◆ What you will do
**1.** Translate this sentence from the article on PFAS accumulation in fish into Spanish: "Using the mobile fish lab allows for controlled experiments over time with careful monitoring."
**2.** Write out the passage of the article on PFAS in fish from "Why use this" to "with careful monitoring.", word for word.
**3.** Write the next part of the article on PFAS accumulation in fish, picking up after its final sentence.

::: Document section :::

More PFAS, More Problems? STEEP and Collaborators Assess PFAS Accumulation in Fish Over Time

Image attribution: Rankin1958, CC BY-SA 3.0, via Wikimedia Commons

When it comes to evaluating the ways that PFAS can harm living organisms, there’s no simple way to start. There are often more questions than answers, followed by a series of decisions that must be made to make sure you’re limiting any sort of bias, contamination, or overly convoluted conclusions. As such, scientists are always looking for a way to simplify processes.

Enter the mobile fish lab. The mobile fish lab brings the experimental setup of a scientific laboratory you’d find on a university campus to the field. In this study, a team led by STEEP scientists used the mobile fish lab to expose fathead minnow fish to the contaminated groundwater of Joint Base, Cape Cod. This site has been extensively studied by several STEEP scientists and established as a local source of PFAS to area from historical use of aqueous film-forming foam (AFFF). 

Why use this specific approach? Well, by using the groundwater from the contaminated site, the research team can understand how the fish uptake PFAS when they exist as a complex mixture. More importantly, the complex mixture is representative of a realistic mixture to which other communities may be exposed downstream. Using the mobile fish lab allows for controlled experiments over time with careful monitoring.

::: Information supplied :::

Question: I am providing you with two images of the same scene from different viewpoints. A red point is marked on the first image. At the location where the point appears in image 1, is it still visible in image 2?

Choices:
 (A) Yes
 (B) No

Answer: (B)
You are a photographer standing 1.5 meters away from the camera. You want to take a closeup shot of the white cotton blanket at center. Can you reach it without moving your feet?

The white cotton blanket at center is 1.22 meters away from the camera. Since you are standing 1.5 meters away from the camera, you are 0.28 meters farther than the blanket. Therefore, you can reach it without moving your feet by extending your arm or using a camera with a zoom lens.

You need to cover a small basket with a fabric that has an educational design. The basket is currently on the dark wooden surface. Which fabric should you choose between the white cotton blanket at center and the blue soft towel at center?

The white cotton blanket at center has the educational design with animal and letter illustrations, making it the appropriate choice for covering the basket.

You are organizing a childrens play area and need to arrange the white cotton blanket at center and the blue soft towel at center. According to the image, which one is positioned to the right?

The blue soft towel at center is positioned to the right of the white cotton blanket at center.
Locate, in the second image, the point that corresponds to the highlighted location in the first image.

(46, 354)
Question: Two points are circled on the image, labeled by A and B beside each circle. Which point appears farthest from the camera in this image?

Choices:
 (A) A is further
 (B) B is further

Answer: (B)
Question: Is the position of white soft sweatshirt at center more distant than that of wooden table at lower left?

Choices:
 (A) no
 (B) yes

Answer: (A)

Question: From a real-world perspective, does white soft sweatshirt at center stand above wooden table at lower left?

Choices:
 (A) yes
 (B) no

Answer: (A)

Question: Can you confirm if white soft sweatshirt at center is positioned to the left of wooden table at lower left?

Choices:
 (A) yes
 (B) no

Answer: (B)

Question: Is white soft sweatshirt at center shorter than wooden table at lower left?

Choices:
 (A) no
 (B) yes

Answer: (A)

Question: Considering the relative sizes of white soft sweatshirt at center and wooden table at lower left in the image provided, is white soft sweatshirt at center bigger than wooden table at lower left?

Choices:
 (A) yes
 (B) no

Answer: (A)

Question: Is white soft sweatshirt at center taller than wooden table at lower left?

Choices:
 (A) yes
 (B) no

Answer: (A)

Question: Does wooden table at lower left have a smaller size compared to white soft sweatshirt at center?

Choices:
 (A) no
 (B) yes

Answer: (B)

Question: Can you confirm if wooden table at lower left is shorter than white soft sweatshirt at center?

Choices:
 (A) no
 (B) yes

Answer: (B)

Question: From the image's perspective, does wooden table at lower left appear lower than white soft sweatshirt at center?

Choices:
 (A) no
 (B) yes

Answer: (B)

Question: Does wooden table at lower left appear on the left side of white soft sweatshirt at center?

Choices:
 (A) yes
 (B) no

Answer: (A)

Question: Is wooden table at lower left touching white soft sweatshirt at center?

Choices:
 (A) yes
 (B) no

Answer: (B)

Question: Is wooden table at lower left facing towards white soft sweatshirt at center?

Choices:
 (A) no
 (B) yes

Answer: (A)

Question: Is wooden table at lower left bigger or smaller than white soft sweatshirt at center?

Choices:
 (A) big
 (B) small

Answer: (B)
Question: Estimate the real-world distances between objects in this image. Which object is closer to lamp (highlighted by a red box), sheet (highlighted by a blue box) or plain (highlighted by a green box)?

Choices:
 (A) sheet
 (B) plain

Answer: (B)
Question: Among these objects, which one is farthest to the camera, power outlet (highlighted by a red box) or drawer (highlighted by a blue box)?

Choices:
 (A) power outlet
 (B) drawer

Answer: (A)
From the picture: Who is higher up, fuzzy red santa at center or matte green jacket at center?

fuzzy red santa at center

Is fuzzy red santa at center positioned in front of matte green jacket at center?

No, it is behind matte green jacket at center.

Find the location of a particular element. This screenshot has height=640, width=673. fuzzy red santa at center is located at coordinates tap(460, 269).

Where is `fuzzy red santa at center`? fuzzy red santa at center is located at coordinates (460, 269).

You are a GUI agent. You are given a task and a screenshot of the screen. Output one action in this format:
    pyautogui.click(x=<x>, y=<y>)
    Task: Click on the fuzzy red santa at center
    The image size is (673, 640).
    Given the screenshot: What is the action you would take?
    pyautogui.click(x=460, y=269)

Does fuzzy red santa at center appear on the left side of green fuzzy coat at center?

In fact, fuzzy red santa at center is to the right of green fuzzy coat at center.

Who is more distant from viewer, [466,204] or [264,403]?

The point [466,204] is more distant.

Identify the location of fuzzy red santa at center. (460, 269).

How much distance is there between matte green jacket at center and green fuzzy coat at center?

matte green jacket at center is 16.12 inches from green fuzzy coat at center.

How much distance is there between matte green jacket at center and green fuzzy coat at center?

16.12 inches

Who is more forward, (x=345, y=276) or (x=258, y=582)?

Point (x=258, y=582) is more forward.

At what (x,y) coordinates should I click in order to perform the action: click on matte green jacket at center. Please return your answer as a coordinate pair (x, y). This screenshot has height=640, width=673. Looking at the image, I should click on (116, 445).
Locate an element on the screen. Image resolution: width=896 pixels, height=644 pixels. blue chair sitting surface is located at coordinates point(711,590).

:::

◆ Answer section
**1.** El uso del laboratorio móvil de peces permite realizar experimentos controlados a lo largo del tiempo con un seguimiento cuidadoso.

**2.**
Why use this specific approach? Well, by using the groundwater from the contaminated site, the research team can understand how the fish uptake PFAS when they exist as a complex mixture. More importantly, the complex mixture is representative of a realistic mixture to which other communities may be exposed downstream. Using the mobile fish lab allows for controlled experiments over time with careful monitoring.

**3.**
To evaluate how mixtures of PFAS may bioconcentrate, or be taken up into the fish tissue, STEEP trainee Izak Hill and the team sampled water and fish over 21-day experiments, with samples taken at days 0, 1, 7, and 21, with kidney, liver, and gonads taken from the fish. In addition to evaluating for many regulated and known PFAS compounds, a method known as suspect screening was also applied. Suspect screening enhances the number of PFAS compounds that can be detected within the samples. Unlike traditional PFAS analysis, known as targeted analysis, suspect screening cannot as accurately determine a quantity of PFAS present.

The results of this study identified that complex mixtures could result in different patterns of bioconcentration of PFAS in fish than previously observed. For example, two regulated PFAS compounds known as perfluorohexane sulfonic acid (PFHxS) and perfluorooctane sulfonic acid (PFOS) saw a surprising result. Typically, PFOS is observed to be more bioconcentrated than PFHxS in fish, however in this mixture study, it was reversed, with PFHxS showing increased bioconcentration. Furthermore, many unregulated PFAS, known as precursors that are associated with the use of aqueous film-forming foam, were detected in the water and in the liver of some fish.

In conjunction with the recent work of former STEEP trainee Heidi Pickard, PhD, this work highlights the need for considering the uptake and exposure to a wider range of PFAS than are typically regulated or researched. The impact of mixtures must be considered in ongoing efforts to evaluate the risks of PFAS to human health, as we are highly unlikely to be exposed to only one compound at a time.

Hill NI, Becanova J, Vojta S, Barber LB, LeBlanc DR, Vajda AM, Pickard HM, Lohmann R. Bioconcentration of Per- and Polyfluoroalkyl Substances and Precursors in Fathead Minnow Tissues Environmentally Exposed to Aqueous Film-Forming Foam-Contaminated Waters. Environ Toxicol Chem. 2024 Aug;43(8):1795-1806. doi: 10.1002/etc.5926.